Y esta noche era peor. Su madre se había marchado en viaje de negocios. Él ignoraba adónde había ido, sólo sabía que debía coger un avión. El hecho de que ella estuviese lejos de casa le producía una sensación horrible; el universo estaba en completo desorden. Creaba un vacío tan grande que él lo sentía como si le doliese algo, como un bulto doloroso. Aferró su koala, que ella le había traído de regalo en su último viaje, frotó la mejilla contra la piel suave, ya gastada en varias zonas, y aspiró la cálida fragancia a almizcle.

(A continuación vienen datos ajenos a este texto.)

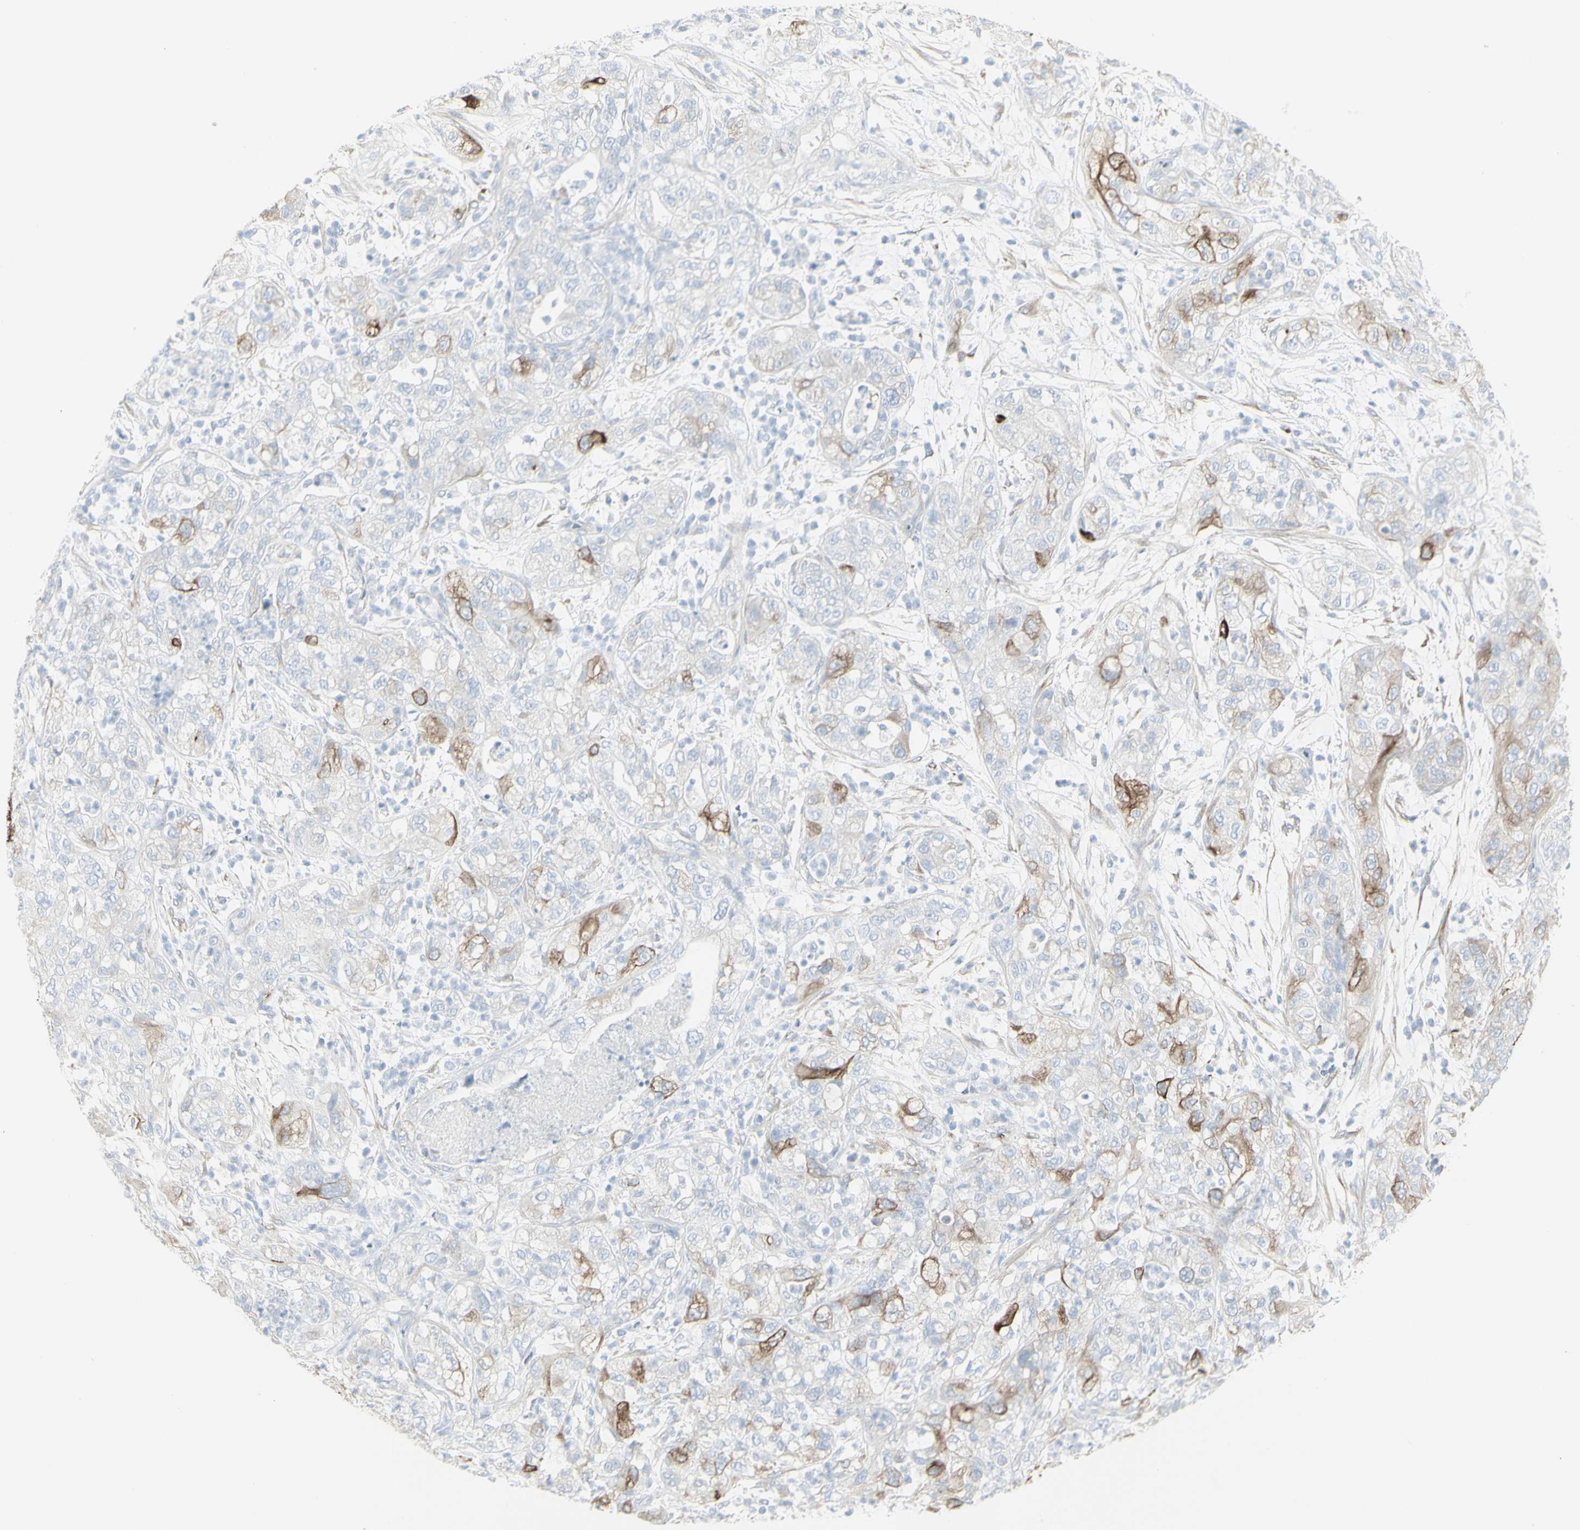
{"staining": {"intensity": "moderate", "quantity": "25%-75%", "location": "cytoplasmic/membranous"}, "tissue": "pancreatic cancer", "cell_type": "Tumor cells", "image_type": "cancer", "snomed": [{"axis": "morphology", "description": "Adenocarcinoma, NOS"}, {"axis": "topography", "description": "Pancreas"}], "caption": "Protein staining of adenocarcinoma (pancreatic) tissue reveals moderate cytoplasmic/membranous expression in about 25%-75% of tumor cells. Ihc stains the protein in brown and the nuclei are stained blue.", "gene": "ENSG00000198211", "patient": {"sex": "female", "age": 78}}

Al menos su padre estaba allí. Eso lo ayudaba un poco, era un pensamiento reconfortante. Antes, como todas las noches, él lo había acostado y arropado, y luego se había sentado en el borde de la cama para contarle una historia de Jingo. Las historias siempre comenzaban del mismo modo. Jingo, un niño «muy parecido a ti», estaba aburrido. Entonces buscaba debajo de su cama y allí encontraba su piedra mágica. Y la frotaba:
Y entonces sucedió algo muy extraño. Al principio sintió calor y luego frío. Y después el calor disminuyó y el frío también. Y, finalmente, se sintió bien. Luego abrió los ojos y se encontró delante de una enorme mansión blanca. Subió la escalera que llevaba a la entrada principal, abrió la puerta y frente a él había un largo corredor que se extendía hasta donde alcanzaba la vista. Era «la casa de las mil habitaciones». Entonces Jingo comenzó a caminar por el largo corredor y abrió una de las puertas…
Todas las noches, una nueva habitación, una nueva aventura. Leones, tigres, casas en los árboles, circos, coches que chocaban, huracanes y tormentas de arena. A veces, Jingo se encogía hasta alcanzar el tamaño de una hormiga y, otras veces, se volvía alto como una casa y, en ocasiones, era un caballero o un indio, y otras veces era un astronauta o un hombre de las cavernas. Pero las historias siempre acababan de la misma manera: justo cuando la situación se volvía imposible, cuando el peligro se tornaba demasiado amenazador o el nerviosismo era insoportable, Jingo descubría una pequeña puerta blanca. La abría y entonces, por arte de magia, allí estaba, nuevamente en su cama.
A Tyler le encantaba ese ritual. Le gustaba tanto que no le decía a su padre que él se inventaba sus propias historias y que algunas de ellas le asustaban.